# XMFan.com Split



## mwgiii (Jul 19, 2002)

Looks like XMFan.com is in the middle coup between Ryan and the rest of the mods.

Ziggy and the mods have started a competing site http://www.xm411.com which is just a renamed XMFan site.

Apparently Ryan owns the XMFan name but Ziggy owns the server. Both sites are down right now while Ryan & Ziggy fight it out.


----------



## Scott Greczkowski (Mar 21, 2002)

Let's hope this does not turn into a SatelliteGuys -VS- DVSTalk thing. That was a case of both people loving the site the both worked hard on.

I know both Ryan and Ziggy and hope they can work this out.
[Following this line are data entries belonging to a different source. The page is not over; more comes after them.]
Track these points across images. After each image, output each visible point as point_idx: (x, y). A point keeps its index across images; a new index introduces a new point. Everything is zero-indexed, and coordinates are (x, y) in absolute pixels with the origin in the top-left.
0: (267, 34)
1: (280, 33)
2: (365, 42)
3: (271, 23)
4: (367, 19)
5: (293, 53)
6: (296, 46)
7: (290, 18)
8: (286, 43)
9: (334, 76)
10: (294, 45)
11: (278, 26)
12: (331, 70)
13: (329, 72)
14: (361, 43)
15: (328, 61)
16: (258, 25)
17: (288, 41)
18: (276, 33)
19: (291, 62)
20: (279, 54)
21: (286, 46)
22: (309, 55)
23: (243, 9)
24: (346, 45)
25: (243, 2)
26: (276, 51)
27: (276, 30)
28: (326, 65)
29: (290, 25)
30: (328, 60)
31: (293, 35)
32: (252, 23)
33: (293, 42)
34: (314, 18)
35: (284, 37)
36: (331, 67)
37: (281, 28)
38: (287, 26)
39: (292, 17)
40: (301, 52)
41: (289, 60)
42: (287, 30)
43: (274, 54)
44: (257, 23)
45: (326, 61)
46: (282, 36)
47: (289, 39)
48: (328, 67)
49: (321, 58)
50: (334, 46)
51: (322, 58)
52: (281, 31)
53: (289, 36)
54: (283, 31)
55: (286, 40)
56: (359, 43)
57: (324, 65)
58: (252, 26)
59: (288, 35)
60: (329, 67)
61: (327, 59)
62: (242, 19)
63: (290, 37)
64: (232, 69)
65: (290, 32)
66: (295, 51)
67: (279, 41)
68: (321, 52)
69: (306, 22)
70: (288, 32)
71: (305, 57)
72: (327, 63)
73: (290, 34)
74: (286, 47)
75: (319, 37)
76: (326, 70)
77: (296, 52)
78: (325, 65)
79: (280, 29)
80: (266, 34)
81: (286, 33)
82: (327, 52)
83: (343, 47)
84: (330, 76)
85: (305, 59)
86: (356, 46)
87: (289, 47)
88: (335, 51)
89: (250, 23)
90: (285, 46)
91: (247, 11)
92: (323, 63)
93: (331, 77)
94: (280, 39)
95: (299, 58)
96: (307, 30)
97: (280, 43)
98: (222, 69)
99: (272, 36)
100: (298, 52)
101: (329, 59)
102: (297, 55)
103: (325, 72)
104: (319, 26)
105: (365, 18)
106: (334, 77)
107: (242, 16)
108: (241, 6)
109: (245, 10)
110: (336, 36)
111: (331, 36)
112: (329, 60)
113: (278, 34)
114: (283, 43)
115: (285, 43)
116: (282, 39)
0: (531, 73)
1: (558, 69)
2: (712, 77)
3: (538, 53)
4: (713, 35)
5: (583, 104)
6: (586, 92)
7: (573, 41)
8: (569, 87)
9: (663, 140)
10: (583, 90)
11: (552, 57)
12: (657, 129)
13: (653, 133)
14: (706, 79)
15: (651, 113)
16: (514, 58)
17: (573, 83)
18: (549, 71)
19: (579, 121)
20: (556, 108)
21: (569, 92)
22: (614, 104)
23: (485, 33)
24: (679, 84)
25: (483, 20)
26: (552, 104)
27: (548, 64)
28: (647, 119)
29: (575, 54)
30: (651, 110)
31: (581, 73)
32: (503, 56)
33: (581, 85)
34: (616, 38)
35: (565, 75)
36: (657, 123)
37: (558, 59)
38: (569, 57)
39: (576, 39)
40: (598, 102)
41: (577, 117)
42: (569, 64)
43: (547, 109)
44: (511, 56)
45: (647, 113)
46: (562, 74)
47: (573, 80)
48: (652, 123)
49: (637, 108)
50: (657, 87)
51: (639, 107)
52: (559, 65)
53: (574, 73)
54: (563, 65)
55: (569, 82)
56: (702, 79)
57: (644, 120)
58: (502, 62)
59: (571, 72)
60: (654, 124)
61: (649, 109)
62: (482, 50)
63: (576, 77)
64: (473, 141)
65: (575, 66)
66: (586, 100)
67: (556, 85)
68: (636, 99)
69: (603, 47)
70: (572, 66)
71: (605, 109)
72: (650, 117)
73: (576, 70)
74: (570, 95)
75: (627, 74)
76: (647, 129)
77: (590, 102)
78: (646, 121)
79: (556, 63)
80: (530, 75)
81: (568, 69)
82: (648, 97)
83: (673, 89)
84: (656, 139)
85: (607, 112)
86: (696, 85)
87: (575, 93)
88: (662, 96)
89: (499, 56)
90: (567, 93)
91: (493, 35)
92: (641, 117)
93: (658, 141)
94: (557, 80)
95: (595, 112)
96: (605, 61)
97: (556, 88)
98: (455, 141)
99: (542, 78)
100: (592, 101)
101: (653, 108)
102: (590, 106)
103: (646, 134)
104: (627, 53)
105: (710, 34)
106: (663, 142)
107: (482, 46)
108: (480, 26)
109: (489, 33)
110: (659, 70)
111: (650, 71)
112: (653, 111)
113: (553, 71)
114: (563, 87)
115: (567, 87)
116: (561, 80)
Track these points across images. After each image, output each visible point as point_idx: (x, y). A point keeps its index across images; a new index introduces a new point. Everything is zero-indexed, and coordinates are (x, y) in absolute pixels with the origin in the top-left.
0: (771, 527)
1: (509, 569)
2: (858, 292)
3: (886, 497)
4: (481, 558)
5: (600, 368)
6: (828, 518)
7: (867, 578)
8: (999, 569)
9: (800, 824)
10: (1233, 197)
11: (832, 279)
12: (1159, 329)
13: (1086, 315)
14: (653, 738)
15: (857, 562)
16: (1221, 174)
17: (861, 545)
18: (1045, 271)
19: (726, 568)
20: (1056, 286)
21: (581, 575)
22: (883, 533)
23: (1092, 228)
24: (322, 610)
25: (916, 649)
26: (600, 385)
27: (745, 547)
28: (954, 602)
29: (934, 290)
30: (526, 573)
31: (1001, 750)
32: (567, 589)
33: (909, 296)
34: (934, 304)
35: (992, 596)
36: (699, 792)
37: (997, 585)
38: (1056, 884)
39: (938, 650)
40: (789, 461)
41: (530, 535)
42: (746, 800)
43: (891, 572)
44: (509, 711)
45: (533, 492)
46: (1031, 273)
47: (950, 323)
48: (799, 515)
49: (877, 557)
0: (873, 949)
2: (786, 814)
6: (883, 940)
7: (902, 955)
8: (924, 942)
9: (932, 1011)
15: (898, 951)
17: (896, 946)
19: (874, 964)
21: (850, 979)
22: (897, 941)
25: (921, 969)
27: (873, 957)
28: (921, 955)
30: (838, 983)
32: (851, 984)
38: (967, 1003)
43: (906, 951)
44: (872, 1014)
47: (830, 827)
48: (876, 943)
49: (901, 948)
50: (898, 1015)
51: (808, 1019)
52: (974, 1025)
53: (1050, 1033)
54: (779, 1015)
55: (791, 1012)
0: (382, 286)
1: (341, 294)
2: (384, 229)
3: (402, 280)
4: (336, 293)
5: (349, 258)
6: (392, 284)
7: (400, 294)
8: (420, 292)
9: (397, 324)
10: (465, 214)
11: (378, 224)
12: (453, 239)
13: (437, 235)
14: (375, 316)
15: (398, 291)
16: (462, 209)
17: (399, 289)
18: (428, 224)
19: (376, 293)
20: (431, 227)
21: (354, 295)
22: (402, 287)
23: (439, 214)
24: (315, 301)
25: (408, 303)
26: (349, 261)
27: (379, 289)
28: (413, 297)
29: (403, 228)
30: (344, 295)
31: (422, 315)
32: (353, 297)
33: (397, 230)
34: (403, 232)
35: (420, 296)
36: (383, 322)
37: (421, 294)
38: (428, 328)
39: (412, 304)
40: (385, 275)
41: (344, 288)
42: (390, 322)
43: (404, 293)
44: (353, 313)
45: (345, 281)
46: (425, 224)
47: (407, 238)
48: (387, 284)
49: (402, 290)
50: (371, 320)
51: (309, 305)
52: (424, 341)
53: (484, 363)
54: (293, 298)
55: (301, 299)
Ryan is a very talented PHP programmer, and has custom written many of XMfans features. Ziggy is a marketing genious.

I do hope they can work things out.


----------



## TimL (Apr 24, 2002)

There was apparently a lot of controversey over Ryan accepting Google ads for Sirius which really angered a lot of XM fans. I thought that had died down..Something else appears to have gone wrong(Between Ryan and Ziggy).I havent had full internet access for several days (till last night) so I didnt know that XM Fan was down. IMO, This seems to be much worse than DBSTalk/Satellite Guys. Too Bad..XM Fan.com was an excellent site.am still debating XM/Sirius (or a new computer) with my income tax.

Tim Lones


----------



## sorahl (Oct 24, 2002)

Yeah it is too bad. I found I couldn't get to xmfan yesterday but had thought it was just a server outage. Sheesh this sucks...

Sorahl


----------



## yomama (Nov 3, 2003)

Dont know how long its been up, but here is Ryan's response.

http://www.xmfan.com/


----------